(Human keypoint data)
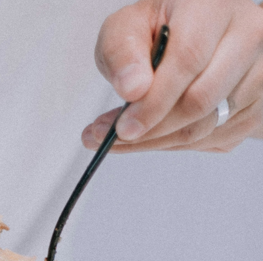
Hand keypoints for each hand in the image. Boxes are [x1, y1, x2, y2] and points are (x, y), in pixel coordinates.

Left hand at [83, 0, 262, 152]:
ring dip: (160, 141)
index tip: (123, 127)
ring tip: (127, 137)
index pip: (188, 60)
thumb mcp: (128, 29)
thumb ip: (122, 52)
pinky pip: (214, 138)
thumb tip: (133, 89)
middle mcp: (248, 34)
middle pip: (201, 100)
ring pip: (207, 126)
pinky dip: (176, 144)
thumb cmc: (160, 29)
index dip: (154, 101)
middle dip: (152, 129)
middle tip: (115, 137)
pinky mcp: (257, 102)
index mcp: (213, 7)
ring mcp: (259, 70)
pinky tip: (154, 134)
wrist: (197, 35)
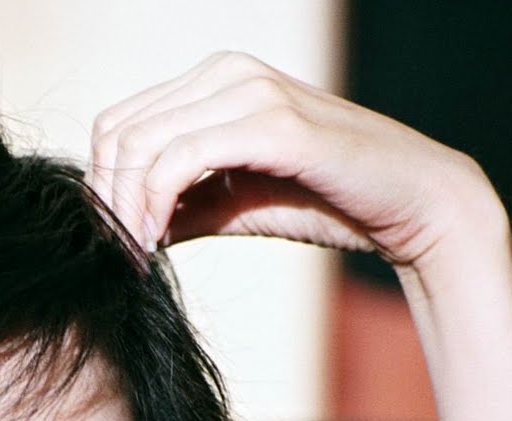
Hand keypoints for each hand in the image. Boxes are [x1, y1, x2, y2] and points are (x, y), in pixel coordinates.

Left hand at [86, 52, 500, 269]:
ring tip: (133, 258)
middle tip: (114, 257)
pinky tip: (157, 245)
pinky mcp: (274, 124)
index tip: (110, 244)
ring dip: (124, 211)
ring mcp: (251, 91)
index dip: (100, 187)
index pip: (118, 124)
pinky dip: (154, 207)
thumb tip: (117, 230)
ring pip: (141, 145)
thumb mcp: (229, 205)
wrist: (411, 207)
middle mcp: (227, 72)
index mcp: (213, 80)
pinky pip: (180, 160)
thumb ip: (176, 206)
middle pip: (118, 133)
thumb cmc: (324, 202)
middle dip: (105, 202)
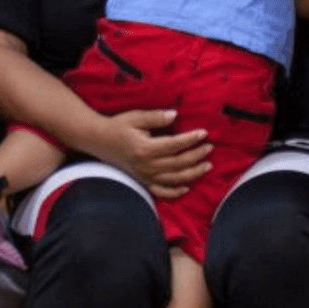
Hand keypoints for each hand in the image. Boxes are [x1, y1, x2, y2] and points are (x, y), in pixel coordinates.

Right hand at [91, 109, 211, 198]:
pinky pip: (160, 192)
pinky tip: (186, 187)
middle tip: (209, 148)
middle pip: (178, 163)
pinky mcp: (142, 181)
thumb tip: (175, 115)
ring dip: (193, 173)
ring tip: (207, 165)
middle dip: (196, 156)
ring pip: (174, 179)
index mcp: (145, 149)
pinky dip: (174, 192)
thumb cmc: (118, 126)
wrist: (99, 140)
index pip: (174, 145)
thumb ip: (156, 117)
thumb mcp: (135, 117)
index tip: (204, 133)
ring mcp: (144, 176)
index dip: (191, 139)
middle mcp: (146, 165)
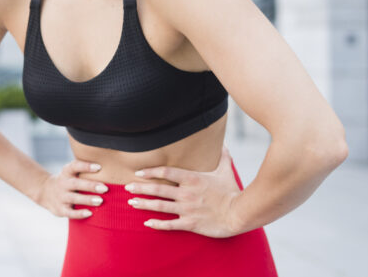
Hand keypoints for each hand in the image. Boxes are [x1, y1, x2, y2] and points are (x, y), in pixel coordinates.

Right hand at [36, 159, 109, 218]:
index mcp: (66, 172)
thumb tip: (109, 168)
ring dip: (87, 199)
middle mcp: (63, 183)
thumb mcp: (71, 172)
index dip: (86, 166)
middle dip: (90, 186)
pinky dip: (79, 213)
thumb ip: (84, 170)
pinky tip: (90, 213)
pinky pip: (70, 212)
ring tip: (100, 201)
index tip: (99, 167)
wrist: (45, 191)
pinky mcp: (60, 209)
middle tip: (105, 188)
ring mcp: (61, 197)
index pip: (74, 166)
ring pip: (74, 198)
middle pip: (76, 184)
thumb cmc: (68, 180)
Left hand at [124, 144, 242, 237]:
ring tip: (131, 202)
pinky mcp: (191, 224)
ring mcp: (187, 209)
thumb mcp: (225, 171)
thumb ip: (222, 157)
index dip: (150, 171)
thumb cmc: (232, 192)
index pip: (166, 171)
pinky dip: (157, 224)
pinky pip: (170, 225)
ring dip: (144, 204)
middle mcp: (186, 193)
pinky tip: (146, 223)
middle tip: (126, 187)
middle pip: (158, 189)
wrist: (240, 213)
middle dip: (140, 188)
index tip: (138, 172)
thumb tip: (223, 144)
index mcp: (192, 179)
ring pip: (160, 206)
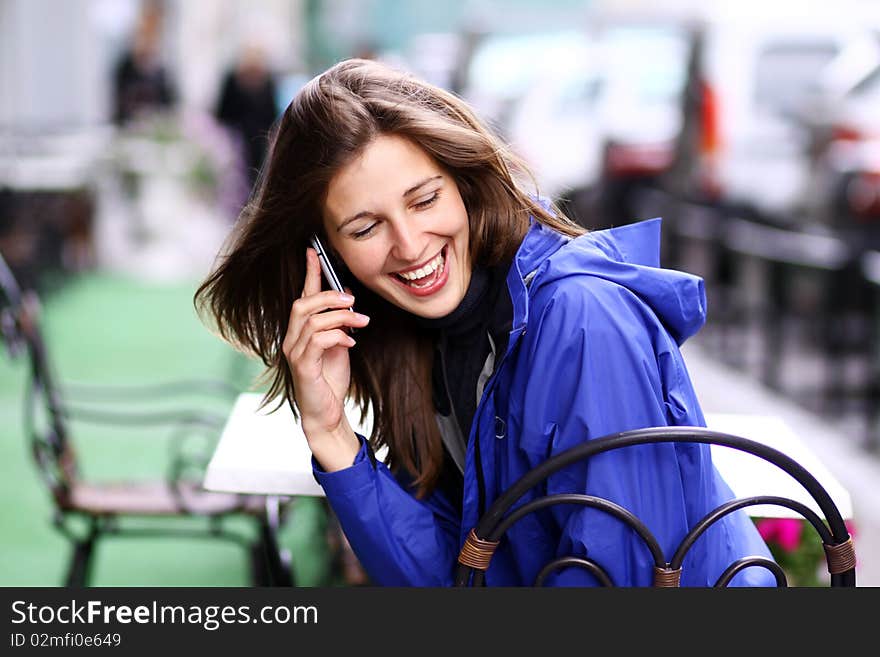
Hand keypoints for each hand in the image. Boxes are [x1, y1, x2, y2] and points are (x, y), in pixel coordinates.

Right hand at [282, 248, 369, 464]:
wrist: (326, 413)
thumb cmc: (330, 379)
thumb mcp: (339, 344)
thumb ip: (339, 323)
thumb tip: (347, 298)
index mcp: (300, 331)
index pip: (302, 297)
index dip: (308, 273)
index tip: (314, 251)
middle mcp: (291, 339)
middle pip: (302, 305)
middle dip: (329, 297)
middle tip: (353, 301)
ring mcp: (294, 353)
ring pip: (312, 321)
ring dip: (339, 317)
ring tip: (359, 323)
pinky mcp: (302, 367)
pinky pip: (317, 341)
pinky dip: (337, 336)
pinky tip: (350, 342)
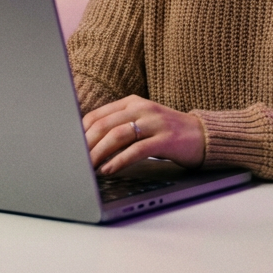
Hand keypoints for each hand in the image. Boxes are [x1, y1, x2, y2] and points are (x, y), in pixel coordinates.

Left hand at [82, 95, 206, 174]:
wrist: (202, 135)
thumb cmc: (166, 133)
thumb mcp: (141, 123)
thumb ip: (119, 127)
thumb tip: (88, 145)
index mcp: (131, 102)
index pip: (97, 115)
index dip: (80, 133)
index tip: (69, 149)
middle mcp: (141, 108)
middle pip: (104, 125)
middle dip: (86, 145)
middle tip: (74, 162)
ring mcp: (155, 122)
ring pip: (118, 135)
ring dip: (99, 153)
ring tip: (88, 168)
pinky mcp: (165, 139)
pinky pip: (137, 149)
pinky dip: (119, 161)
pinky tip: (109, 170)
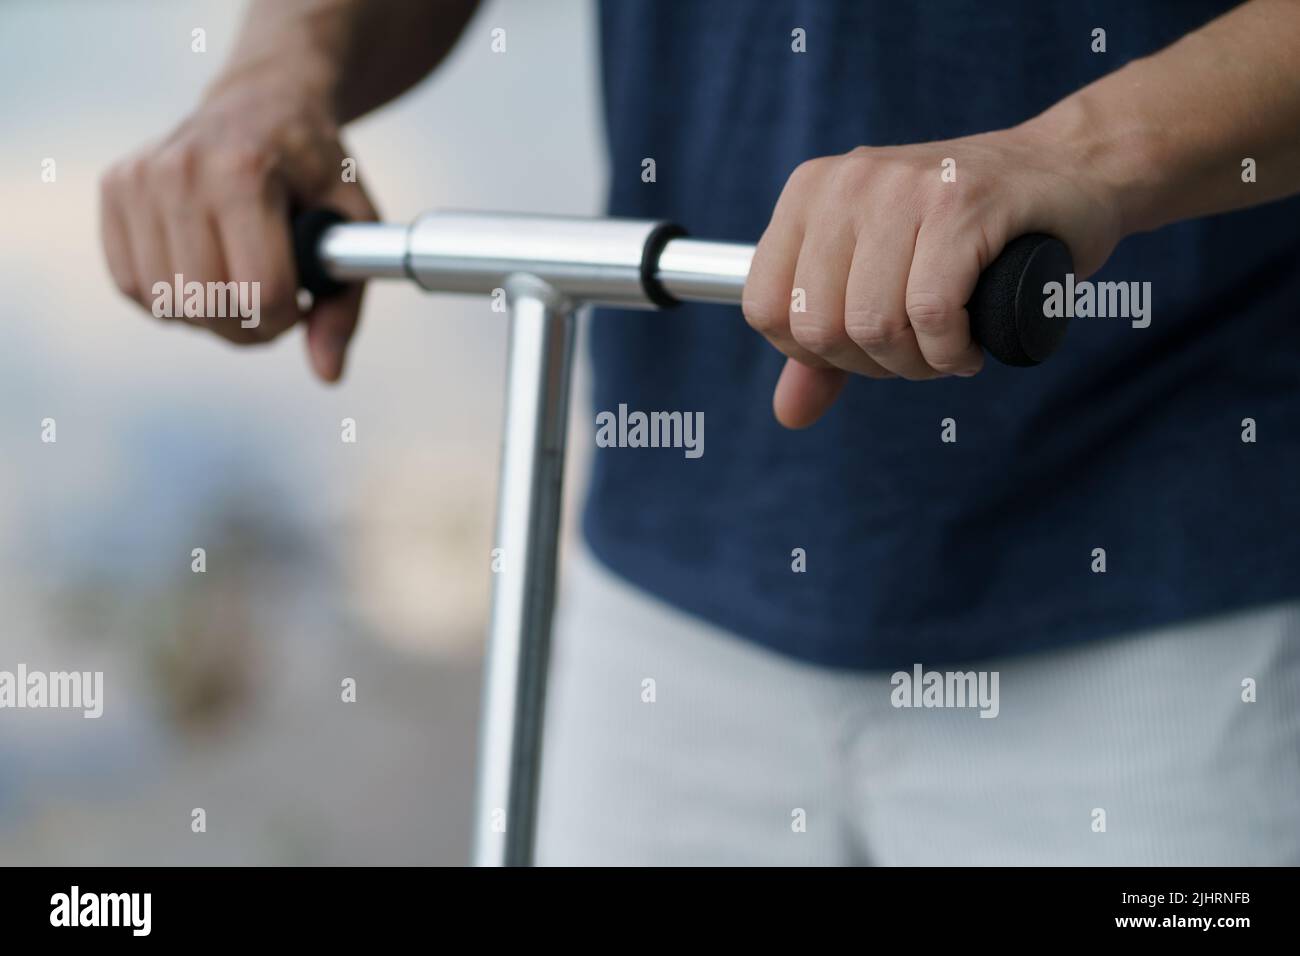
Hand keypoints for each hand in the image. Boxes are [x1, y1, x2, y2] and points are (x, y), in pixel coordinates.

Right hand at [100, 69, 375, 381]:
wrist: (264, 102)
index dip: (287, 318)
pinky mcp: (114, 189)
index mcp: (245, 172)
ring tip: (240, 287)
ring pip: (167, 304)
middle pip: (209, 305)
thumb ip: (345, 303)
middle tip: (273, 305)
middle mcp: (181, 172)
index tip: (301, 303)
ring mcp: (138, 179)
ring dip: (209, 317)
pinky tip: (204, 273)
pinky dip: (170, 299)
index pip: (260, 292)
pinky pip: (133, 286)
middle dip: (250, 327)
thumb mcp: (353, 222)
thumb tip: (328, 375)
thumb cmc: (314, 166)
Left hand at [742, 123, 1124, 427]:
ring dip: (918, 364)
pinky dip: (952, 352)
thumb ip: (827, 345)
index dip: (816, 354)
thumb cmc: (969, 232)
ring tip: (948, 348)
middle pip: (819, 326)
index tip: (868, 348)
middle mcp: (847, 183)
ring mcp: (904, 187)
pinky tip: (970, 346)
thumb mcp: (881, 277)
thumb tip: (789, 414)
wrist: (1071, 169)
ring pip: (874, 324)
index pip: (765, 308)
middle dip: (872, 364)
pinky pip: (931, 313)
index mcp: (810, 193)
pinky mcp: (963, 203)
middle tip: (918, 352)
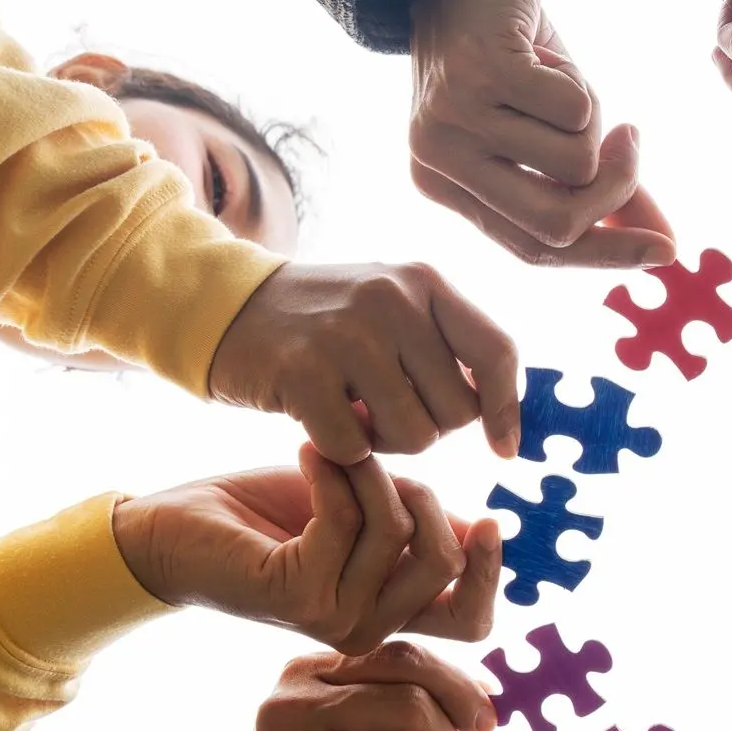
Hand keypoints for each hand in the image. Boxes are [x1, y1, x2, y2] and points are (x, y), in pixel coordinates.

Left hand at [113, 445, 500, 653]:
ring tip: (333, 451)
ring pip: (398, 532)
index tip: (488, 518)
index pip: (473, 620)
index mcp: (390, 616)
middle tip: (373, 462)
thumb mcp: (362, 515)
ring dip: (369, 472)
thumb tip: (482, 527)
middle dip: (420, 494)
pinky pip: (348, 520)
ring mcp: (335, 620)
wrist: (174, 528)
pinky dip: (331, 472)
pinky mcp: (299, 596)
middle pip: (444, 563)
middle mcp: (368, 630)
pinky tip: (307, 453)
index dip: (490, 571)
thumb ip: (418, 528)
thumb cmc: (263, 515)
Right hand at [207, 262, 520, 463]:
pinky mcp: (302, 371)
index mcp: (424, 281)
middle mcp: (392, 299)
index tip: (503, 449)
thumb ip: (446, 347)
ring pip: (416, 436)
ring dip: (387, 443)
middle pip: (458, 411)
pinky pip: (356, 447)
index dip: (506, 410)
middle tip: (386, 410)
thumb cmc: (324, 325)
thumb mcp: (393, 309)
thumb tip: (503, 417)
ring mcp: (347, 333)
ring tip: (355, 413)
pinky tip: (321, 420)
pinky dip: (343, 449)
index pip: (497, 352)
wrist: (225, 308)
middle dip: (430, 428)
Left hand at [405, 0, 675, 268]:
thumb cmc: (511, 54)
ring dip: (591, 115)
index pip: (536, 251)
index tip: (666, 252)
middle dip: (615, 188)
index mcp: (443, 187)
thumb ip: (601, 191)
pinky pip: (574, 110)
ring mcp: (452, 117)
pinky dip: (579, 81)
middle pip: (556, 223)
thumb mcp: (554, 131)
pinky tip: (544, 53)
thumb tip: (664, 250)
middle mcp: (436, 162)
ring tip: (557, 79)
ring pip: (574, 161)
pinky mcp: (479, 72)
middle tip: (631, 140)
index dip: (606, 256)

Task directions:
Return each line of the data where the word "wrist" appears.

Solution to the problem:
wrist: (197, 35)
wrist: (411, 207)
wrist: (99, 140)
wrist: (45, 191)
wrist: (240, 213)
wrist: (326, 413)
wrist: (202, 135)
wrist: (264, 102)
wrist: (1071, 169)
wrist: (174, 528)
wrist: (225, 308)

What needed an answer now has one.